(페이지 이미지와 추출된 텍스트)
________________________________________

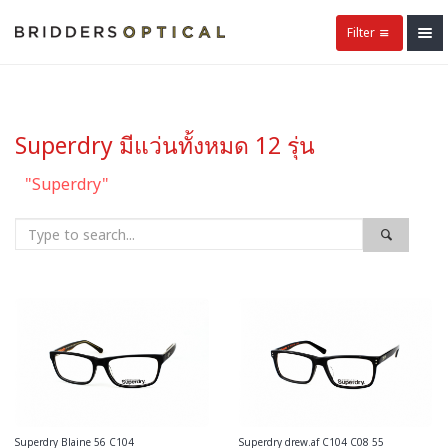
Filter
Superdry มีแว่นทั้งหมด 12 รุ่น
"Superdry"
Superdry Blaine 56 C104
Superdry drew.af C104 C08 55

________________________________________

-- 수행할 과제 --
위 항목에서 "Superdry"라는 문자열이 들어 있는 줄이 몇 개인지 세어 보세요. 답은 숫자만 쓰세요.

-- 답변란 --
4